Un po' di conoscensza software ce l'avevo, anche perchè seralmen te freqeuntavo un corso di laurea in fisica ad indirizzo elettronico-informatico all'università. Ma le conoscenze di programmazione erano circoscritte al FORTRAN, per i grandi elabortari, ed al linguaggio basilare della P101 Olivetti, che avevo usato nella mia permanenza in questa azienda.

 

Mi comprai una scheda di sviluppo per un microprocessore e cercai di imparare la programmazione dei micro processori in assembler, anzi in liguaggio macchina perchè con quegli attrezzi rudimentali dovevi scrivere direttamente nella RAM.

Dopo qualche mese dominavo abbastanza bene il micro, o così credevo. Quindi mi vendetti ad un'azienda, anzi ad una delle maggiori aziende elettromeccaniche nazionali.

All'inizio ebbi qualche difficoltà nel maneggiare il sistema di sviluppo Intel ma, studiando anche nel tempo libero, supoerai le difficoltà in breve tempo.

 

Il vero problema del nostro lavoro è che non puoi mai smettere di studiare.

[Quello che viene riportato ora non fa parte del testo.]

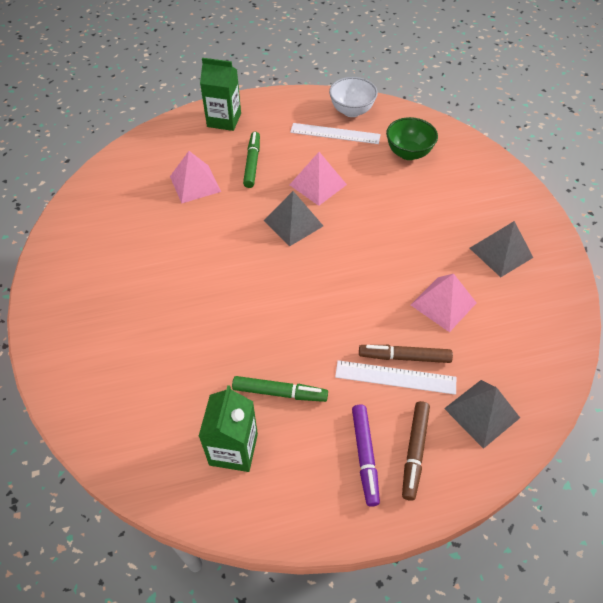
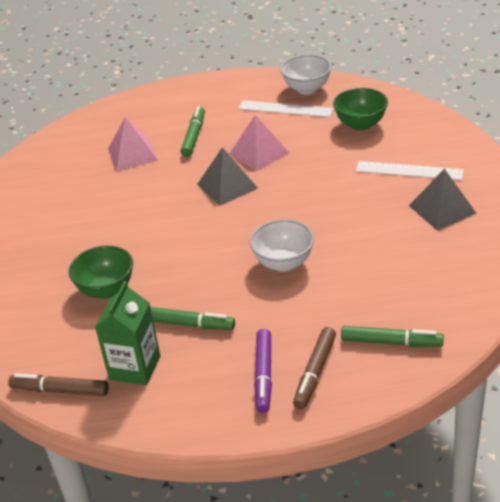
camera: 10 degrees right, 15 degrees down
green carton [200,58,241,131] -> none
white ruler [335,360,456,395] -> white ruler moved to [356,161,464,180]
brown marker [359,345,453,363] -> brown marker moved to [8,373,109,396]
pink pyramid [411,274,476,332] -> none
grey pyramid [444,380,520,449] -> green marker [341,326,444,347]
none -> green bowl [69,246,133,299]
none -> white bowl [250,219,314,272]

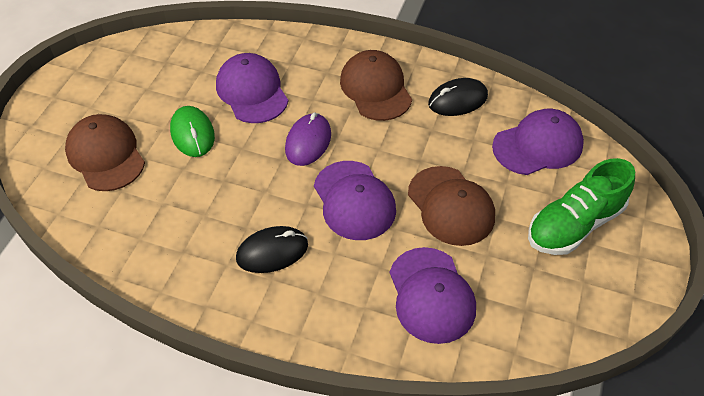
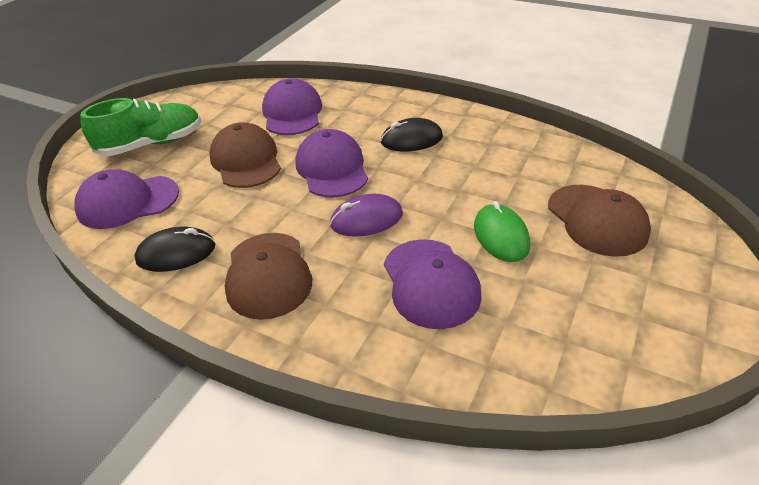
camera: 170 degrees left, 10 degrees down
purple mouse [285,113,331,166] -> purple mouse turned 45 degrees clockwise [330,194,403,237]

Anche oggi, dove fra qualche mese festeggerò, a Dio piacendo, il mio 82 compleanno e dove la professione è  tornata ad essere pura passione, continuo a studiare. Certamente con un ritmo moltom più blando e solo per il mio piacere, ma questo è un mestiere che non ti permette mai di dormire sulle conoscenze acquisite.

Pensaci bene.

 

 

PS Ho spostato la discussione nella sezione più adatta all'argomento.